Hi am new, need advice desperately. My ex husband bought a pony for my daughter a few years ago. She is currently in the field on land I own with my ex husband (house and land are up for sale). I will be honest I know nothing about horses, my ex husband bought the horse without telling me when we were married, lied for a year and said she was a pony of a friend. Long story short we got divorced 2 years ago. Since he left he does not come to look after the horse, he says he will come to trim her feet but doesn't..it got so bad I ended up getting the farrier in myself and he says she has laminitis and is too far and won't have long if she isn't fenced off as she currently has access to too much grass. My sister and I have tried a head muzzle but she keeps pulling it off. I have asked the ex husband repeatedly to look after her, to get her re-homed or give me the passport and I will get her re-homed. No response. My daughter who adores the pony asks her dad but we still can't get him to sort things out. My sister has rang the rspca but they say unless she's in imminent danger they can't really help. However I can't afford to keep paying the farrier and I need advice on how I can get him to take responsibility for the pony. She's a lovely thing, my daughter adores her but she is not being looked after. I work full time and don't have the time, knowledge or money to take care of her. It breaks my heart to see the horse in such a way but I don't know what to do. Please can anyone offer any advice. My sister suggested getting a passport resent but at the same time I don't want to be the one to break my daughter's heart as she's still convinced that she will get to ride her one day!


----------



## Lurcherlad (Jan 5, 2013)

Is there a local horse rescue that would get involved.

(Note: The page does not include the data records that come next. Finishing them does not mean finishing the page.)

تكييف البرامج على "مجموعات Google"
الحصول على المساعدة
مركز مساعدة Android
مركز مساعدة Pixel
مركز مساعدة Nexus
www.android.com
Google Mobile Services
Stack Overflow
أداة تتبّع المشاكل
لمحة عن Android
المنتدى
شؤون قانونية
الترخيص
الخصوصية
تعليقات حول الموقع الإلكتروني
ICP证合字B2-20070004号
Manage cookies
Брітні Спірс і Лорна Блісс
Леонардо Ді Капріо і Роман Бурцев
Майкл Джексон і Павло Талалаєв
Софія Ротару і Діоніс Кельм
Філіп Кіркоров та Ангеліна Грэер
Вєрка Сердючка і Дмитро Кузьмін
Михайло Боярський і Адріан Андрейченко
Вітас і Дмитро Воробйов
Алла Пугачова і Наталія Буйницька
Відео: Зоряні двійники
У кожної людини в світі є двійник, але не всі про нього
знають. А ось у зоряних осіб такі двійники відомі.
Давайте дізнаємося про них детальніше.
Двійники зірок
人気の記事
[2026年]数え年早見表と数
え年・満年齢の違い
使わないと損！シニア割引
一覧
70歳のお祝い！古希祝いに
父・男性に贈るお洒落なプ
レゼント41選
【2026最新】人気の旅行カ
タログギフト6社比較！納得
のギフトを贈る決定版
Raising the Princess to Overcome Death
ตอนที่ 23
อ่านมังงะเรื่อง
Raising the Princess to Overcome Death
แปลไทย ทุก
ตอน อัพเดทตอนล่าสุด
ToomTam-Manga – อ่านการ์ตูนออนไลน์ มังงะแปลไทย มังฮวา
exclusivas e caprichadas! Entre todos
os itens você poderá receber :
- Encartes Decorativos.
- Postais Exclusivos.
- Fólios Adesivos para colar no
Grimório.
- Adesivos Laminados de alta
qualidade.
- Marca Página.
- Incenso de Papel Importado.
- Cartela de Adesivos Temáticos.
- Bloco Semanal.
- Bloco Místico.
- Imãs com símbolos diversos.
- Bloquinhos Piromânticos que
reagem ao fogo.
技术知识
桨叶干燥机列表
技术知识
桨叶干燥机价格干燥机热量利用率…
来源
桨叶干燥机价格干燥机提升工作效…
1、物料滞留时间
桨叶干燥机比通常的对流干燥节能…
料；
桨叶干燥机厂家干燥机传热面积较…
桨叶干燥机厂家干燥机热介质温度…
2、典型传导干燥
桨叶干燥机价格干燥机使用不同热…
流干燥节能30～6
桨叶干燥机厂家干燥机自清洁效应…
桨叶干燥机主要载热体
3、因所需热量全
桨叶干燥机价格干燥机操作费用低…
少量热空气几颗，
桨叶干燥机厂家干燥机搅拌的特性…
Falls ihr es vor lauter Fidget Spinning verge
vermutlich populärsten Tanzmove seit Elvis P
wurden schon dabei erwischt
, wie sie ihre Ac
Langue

HAPPA, Redwings, Ada Cole etc.

They tend to be more proactive ime and might just be able to intervene enough to educate your ex.


----------



## Worried1235 (Jun 5, 2020)

Lurcherlad said:


> Is there a local horse rescue that would get involved.
> 
> HAPPA, Redwings, Ada Cole etc.
> 
> They tend to be more proactive ime and might just be able to intervene enough to educate your ex.


Thank you for your advice


----------